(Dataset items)
· · · · ·
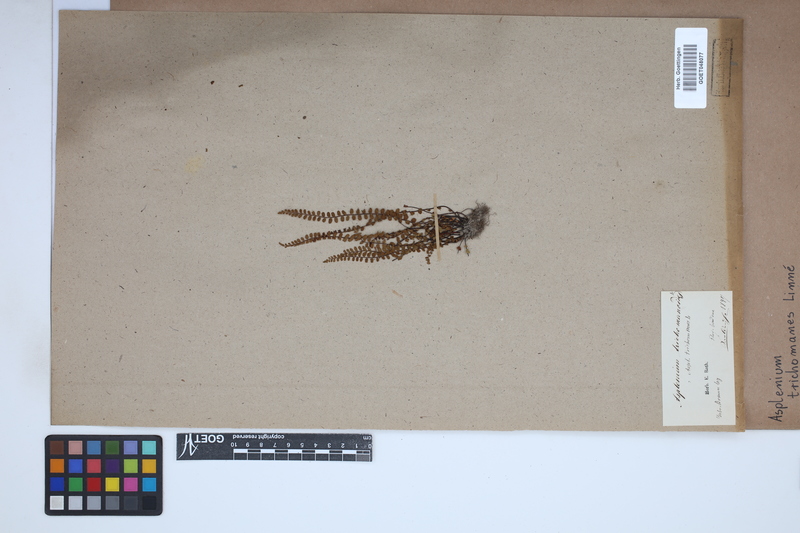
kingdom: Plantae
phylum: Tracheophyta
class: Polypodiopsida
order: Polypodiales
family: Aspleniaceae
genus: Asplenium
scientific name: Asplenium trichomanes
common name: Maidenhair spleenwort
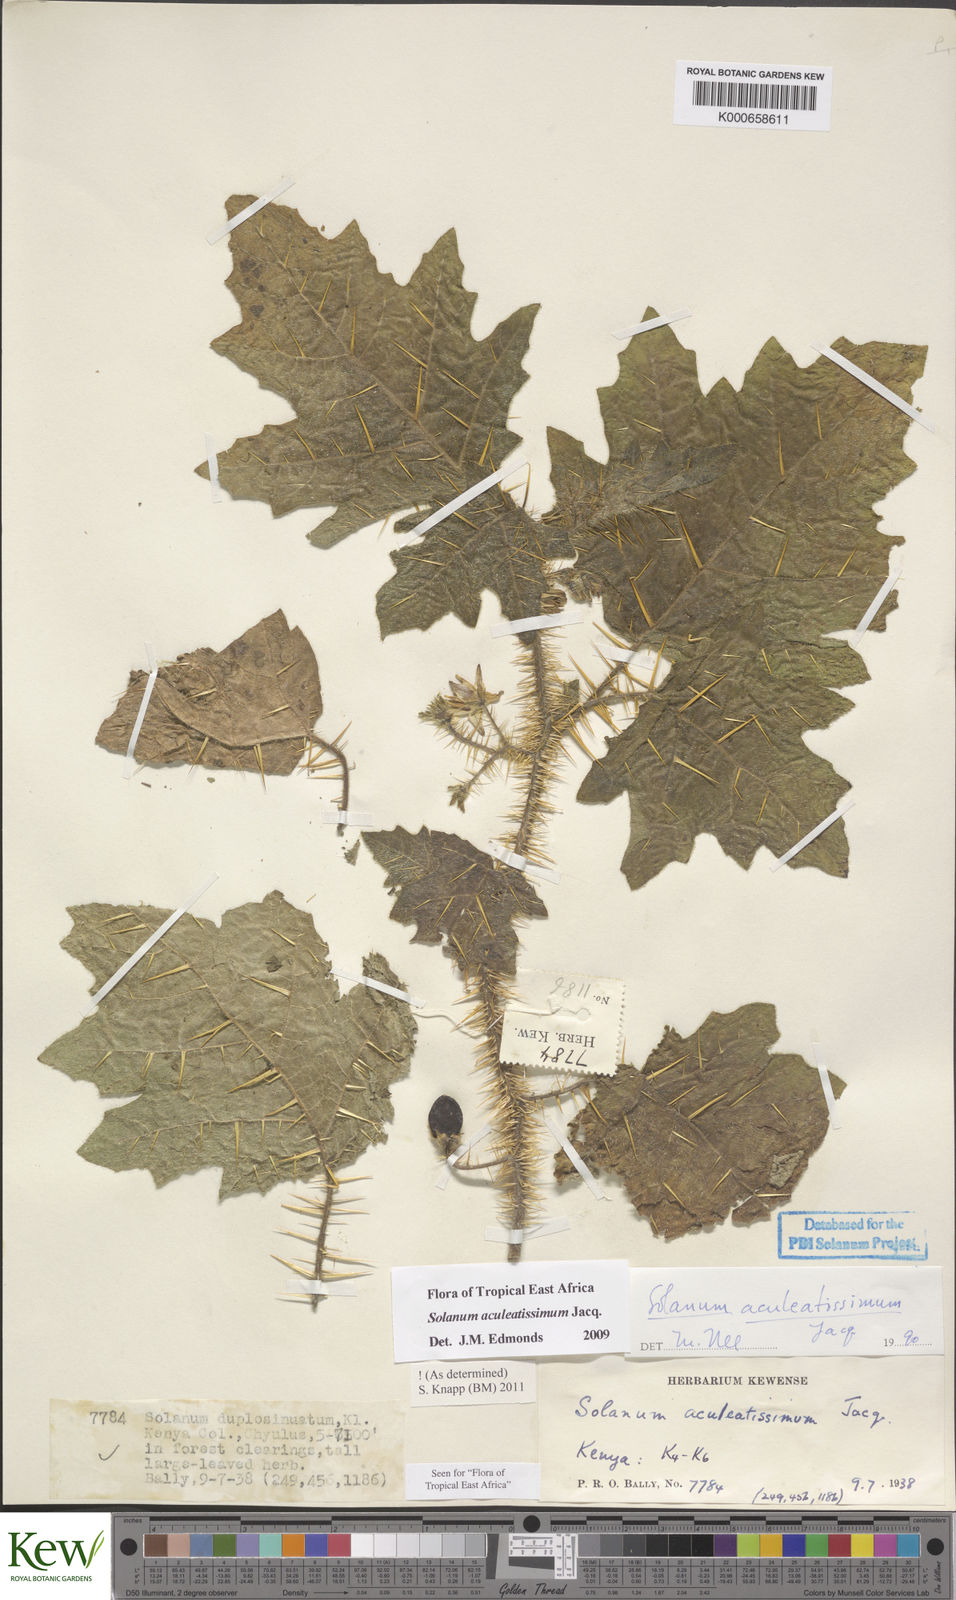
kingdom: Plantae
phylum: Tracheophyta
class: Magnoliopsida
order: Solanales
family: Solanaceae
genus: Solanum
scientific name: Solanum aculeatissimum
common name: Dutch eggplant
· · · · ·
Instructions to follow:
Could you put each line from the one containing "class: Magnoliopsida" through the end of the records, both included, into a numbered list with any blank lines left out?

Answer below:
1. class: Magnoliopsida
2. order: Solanales
3. family: Solanaceae
4. genus: Solanum
5. scientific name: Solanum aculeatissimum
6. common name: Dutch eggplant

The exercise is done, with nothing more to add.